Oracle hat in diesem Jahr bereits ein halbes Dutzend Software-Firmen geschluckt. Im Januar übernahm Oracle den großen Konkurrenten Peoplesoft für 10,3 Milliarden Dollar und später die auf den Einzelhandel spezialisierte Software-Firma Retek für 631 Millionen Dollar. Bei Retek hatte Oracle den Rivalen SAP in einer Übernahmeschlacht ausgebootet. Mit der zunehmenden Betonung von Anwendungs-Software will Ellison die starke Abhängigkeit vom Datenbankengeschäft vermindern. Dort ist Oracle unumstritten weltweiter Marktführer.
Der Walldorfer Software-Konzern SAP gab sich von der Übernahme nicht überrascht. "Wir haben damit gerechnet“, sagte SAP-Sprecher Herbert Heitmann. Der Kauf sei im Sinne von Oracles Akquisitionsstrategie konsequent. "Genauso konsequent ist es, dass wir unsere Kunden nicht kaufen, sondern gut bedienen“, sagte er. Auch die neue Übernahme sei kein Grund, von dieser Strategie abzuweichen. Oracle habe noch einen langen Weg vor sich, wenn es so groß wie SAP werden wolle. Der US-Konkurrent habe im vergangenen Quartal nicht an organischem Wachstum zugelegt. "Die Kunden gehen nicht freiwillig dahin“, sagte er. Sie würden durch Aufkäufe gezwungen. Zudem habe SAP im Bereich der CRM-Software so aufgeholt, das es inzwischen ein Vielfaches des Siebel-Umsatzes mache.
Oracle werde durch den Siebel-Kauf auf einen Schlag weltgrößte CRM-Anwendungs-Softwarefirma, betonte hingegen Ellison. Mit CRM-Software überwachen Gesellschaften die Beziehungen zu ihren Kunden. Damit stärke Oracle seine Spitzenposition bei Anwendungs-Software in Nordamerika und komme näher an die globale Position Nummer eins heran, erklärte Ellison.
Siebel befindet sich in den roten Zahlen und hat in seinem Software-Bereich die Führungsposition in diesem Jahr an SAP verloren. SAP bleibt im gesamten Anwendungs-Software-Bereich für Unternehmen weltweiter Branchenführer vor Oracle.
Siebel hat eigenen Angaben zufolge rund 4.000 CRM-Anwenderfirmen und 3,4 Millionen Nutzer in aller Welt.
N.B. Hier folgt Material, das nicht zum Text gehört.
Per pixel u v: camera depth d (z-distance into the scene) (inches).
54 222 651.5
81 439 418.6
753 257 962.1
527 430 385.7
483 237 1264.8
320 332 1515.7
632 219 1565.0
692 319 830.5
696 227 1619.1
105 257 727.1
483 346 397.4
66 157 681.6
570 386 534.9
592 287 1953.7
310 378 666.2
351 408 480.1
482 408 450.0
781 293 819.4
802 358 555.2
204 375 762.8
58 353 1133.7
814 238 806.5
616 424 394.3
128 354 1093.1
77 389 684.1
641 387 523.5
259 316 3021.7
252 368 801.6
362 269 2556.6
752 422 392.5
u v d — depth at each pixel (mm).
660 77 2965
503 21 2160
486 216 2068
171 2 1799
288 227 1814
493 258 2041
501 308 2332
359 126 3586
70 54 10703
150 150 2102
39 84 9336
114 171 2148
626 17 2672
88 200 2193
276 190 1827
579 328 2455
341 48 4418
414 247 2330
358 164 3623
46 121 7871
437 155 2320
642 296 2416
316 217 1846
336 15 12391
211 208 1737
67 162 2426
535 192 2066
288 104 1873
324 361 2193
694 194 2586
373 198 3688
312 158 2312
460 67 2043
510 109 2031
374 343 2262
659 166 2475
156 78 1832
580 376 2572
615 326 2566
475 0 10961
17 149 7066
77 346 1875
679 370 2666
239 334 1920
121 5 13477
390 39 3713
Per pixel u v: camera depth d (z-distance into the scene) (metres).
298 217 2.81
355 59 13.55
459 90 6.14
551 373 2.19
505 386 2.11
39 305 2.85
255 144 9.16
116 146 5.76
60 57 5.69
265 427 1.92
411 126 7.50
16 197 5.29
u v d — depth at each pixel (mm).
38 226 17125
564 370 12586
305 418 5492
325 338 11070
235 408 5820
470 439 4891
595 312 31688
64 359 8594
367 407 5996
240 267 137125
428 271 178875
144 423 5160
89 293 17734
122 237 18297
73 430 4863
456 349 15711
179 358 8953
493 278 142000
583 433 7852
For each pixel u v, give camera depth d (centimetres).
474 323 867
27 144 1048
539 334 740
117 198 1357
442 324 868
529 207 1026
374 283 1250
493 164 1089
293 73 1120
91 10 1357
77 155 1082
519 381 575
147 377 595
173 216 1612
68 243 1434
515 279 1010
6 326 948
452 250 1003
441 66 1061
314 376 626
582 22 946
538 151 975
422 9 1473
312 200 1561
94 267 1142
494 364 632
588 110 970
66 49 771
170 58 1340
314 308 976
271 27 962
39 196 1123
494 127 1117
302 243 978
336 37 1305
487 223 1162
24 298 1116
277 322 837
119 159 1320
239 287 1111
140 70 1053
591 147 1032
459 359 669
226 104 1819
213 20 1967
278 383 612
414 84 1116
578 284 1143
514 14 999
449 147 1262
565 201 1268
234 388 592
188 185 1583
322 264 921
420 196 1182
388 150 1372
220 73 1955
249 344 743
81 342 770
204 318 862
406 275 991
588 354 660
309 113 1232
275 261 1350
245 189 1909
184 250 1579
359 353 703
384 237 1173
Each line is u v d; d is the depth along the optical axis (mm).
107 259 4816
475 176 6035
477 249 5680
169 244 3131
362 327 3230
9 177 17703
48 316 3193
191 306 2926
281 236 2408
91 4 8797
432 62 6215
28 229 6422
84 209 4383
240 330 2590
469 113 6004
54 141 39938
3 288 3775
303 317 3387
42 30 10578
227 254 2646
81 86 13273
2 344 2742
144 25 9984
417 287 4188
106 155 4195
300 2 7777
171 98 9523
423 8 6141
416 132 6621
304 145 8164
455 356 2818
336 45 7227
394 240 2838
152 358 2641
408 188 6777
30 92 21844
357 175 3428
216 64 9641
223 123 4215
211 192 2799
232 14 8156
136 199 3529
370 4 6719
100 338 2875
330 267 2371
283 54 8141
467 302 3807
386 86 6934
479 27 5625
Der CRM-Markt sei der am schnellsten wachsenden Anwendungs-Software-Bereich. Siebel-Chef und Gründer Thomas M. Siebel sprach von einer sehr vorteilhaften Geschäftskombination und hob die Entwicklungskapazitäten von Oracle hervor. Er will für die Transaktion stimmen. Die Siebel-Aktionäre müssen die Übernahme noch genehmigen. Sie soll Anfang 2006 vollzogen werden. Die Wettbewerbsbehörden dürften den Kauf genau unter die Lupe nehmen.